[Input]:
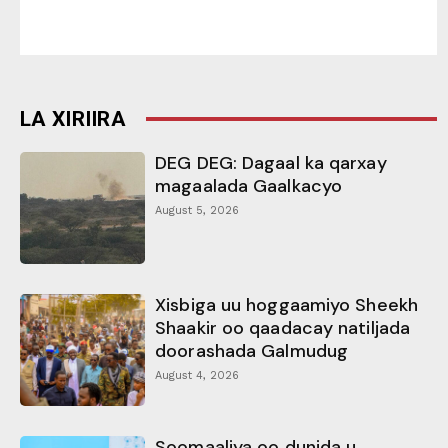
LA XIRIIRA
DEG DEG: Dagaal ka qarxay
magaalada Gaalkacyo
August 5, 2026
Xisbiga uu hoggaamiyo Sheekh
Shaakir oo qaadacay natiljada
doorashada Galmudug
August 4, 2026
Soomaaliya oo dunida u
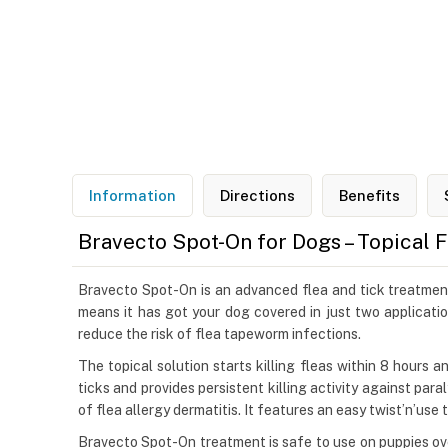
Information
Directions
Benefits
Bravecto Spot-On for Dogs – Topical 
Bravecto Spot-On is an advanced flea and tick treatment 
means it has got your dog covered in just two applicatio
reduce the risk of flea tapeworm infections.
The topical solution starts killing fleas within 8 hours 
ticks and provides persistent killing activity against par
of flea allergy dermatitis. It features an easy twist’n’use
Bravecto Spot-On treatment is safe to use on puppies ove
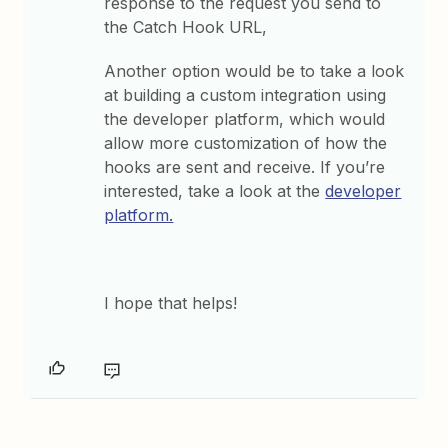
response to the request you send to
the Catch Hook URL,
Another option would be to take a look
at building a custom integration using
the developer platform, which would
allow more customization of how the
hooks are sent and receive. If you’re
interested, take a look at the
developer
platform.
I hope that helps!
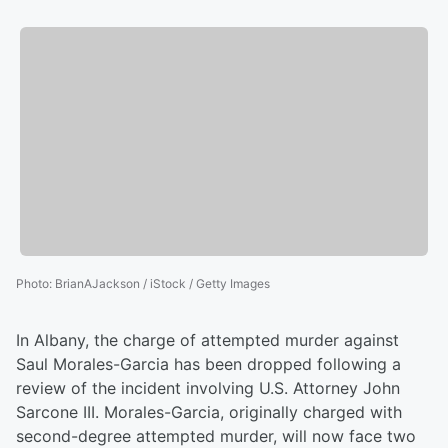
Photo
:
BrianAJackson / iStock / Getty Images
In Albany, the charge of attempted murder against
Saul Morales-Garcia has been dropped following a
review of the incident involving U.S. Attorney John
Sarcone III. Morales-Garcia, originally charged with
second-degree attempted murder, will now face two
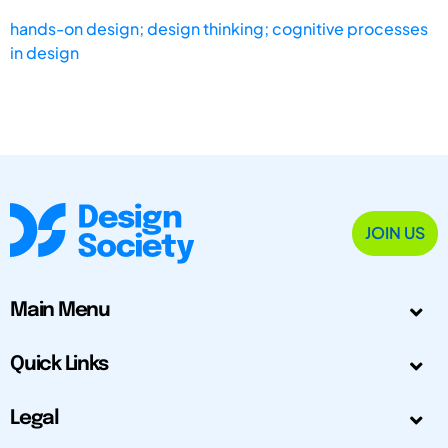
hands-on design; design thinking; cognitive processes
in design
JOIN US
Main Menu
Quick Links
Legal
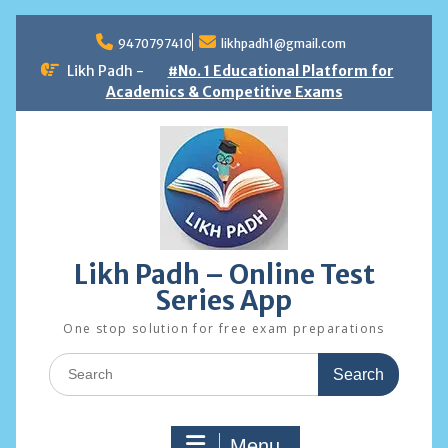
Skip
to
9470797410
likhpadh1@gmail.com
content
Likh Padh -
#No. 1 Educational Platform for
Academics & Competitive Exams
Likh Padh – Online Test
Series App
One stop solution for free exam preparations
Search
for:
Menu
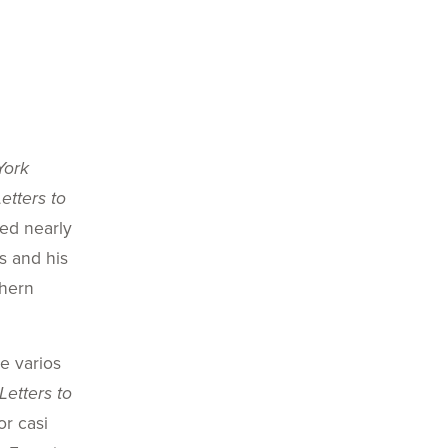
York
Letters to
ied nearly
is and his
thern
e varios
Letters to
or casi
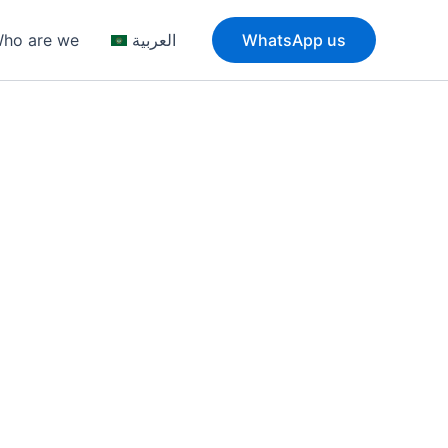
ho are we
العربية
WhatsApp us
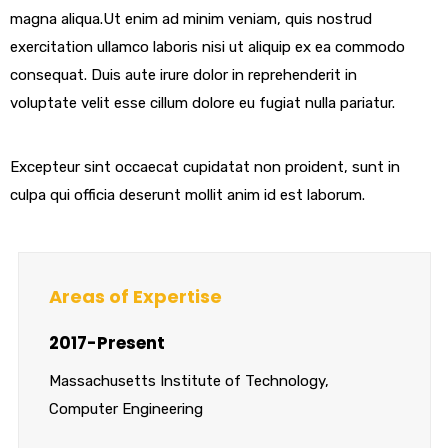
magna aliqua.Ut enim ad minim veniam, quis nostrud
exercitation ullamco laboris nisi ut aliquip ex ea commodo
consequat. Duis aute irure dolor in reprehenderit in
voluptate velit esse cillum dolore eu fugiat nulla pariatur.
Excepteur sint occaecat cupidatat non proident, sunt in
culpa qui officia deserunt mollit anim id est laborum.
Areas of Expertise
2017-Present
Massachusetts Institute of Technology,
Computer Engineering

[Task instructions]: Can you transcribe everything from the start of the entries down to and including the line containing "WhatsApp us", leaving the pictures out of your answer?

[Result of this task]:
LA XIRIIRA
DEG DEG: Dagaal ka qarxay
magaalada Gaalkacyo
August 5, 2026
Xisbiga uu hoggaamiyo Sheekh
Shaakir oo qaadacay natiljada
doorashada Galmudug
August 4, 2026
Soomaaliya oo dunida u
Information
Directions
Benefits
Bravecto Spot-On for Dogs – Topical 
Bravecto Spot-On is an advanced flea and tick treatment 
means it has got your dog covered in just two applicatio
reduce the risk of flea tapeworm infections.
The topical solution starts killing fleas within 8 hours 
ticks and provides persistent killing activity against par
of flea allergy dermatitis. It features an easy twist’n’use
Bravecto Spot-On treatment is safe to use on puppies ove
response to the request you send to
the Catch Hook URL,
Another option would be to take a look
at building a custom integration using
the developer platform, which would
allow more customization of how the
hooks are sent and receive. If you’re
interested, take a look at the
developer
platform.
I hope that helps!
Photo
:
BrianAJackson / iStock / Getty Images
In Albany, the charge of attempted murder against
Saul Morales-Garcia has been dropped following a
review of the incident involving U.S. Attorney John
Sarcone III. Morales-Garcia, originally charged with
second-degree attempted murder, will now face two
hands-on design; design thinking; cognitive processes
in design
JOIN US
Main Menu
Quick Links
Legal
Skip
to
9470797410
likhpadh1@gmail.com
content
Likh Padh -
#No. 1 Educational Platform for
Academics & Competitive Exams
Likh Padh – Online Test
Series App
One stop solution for free exam preparations
Search
for:
Menu
York
Letters to
ied nearly
is and his
thern
e varios
Letters to
or casi
ho are we
العربية
WhatsApp us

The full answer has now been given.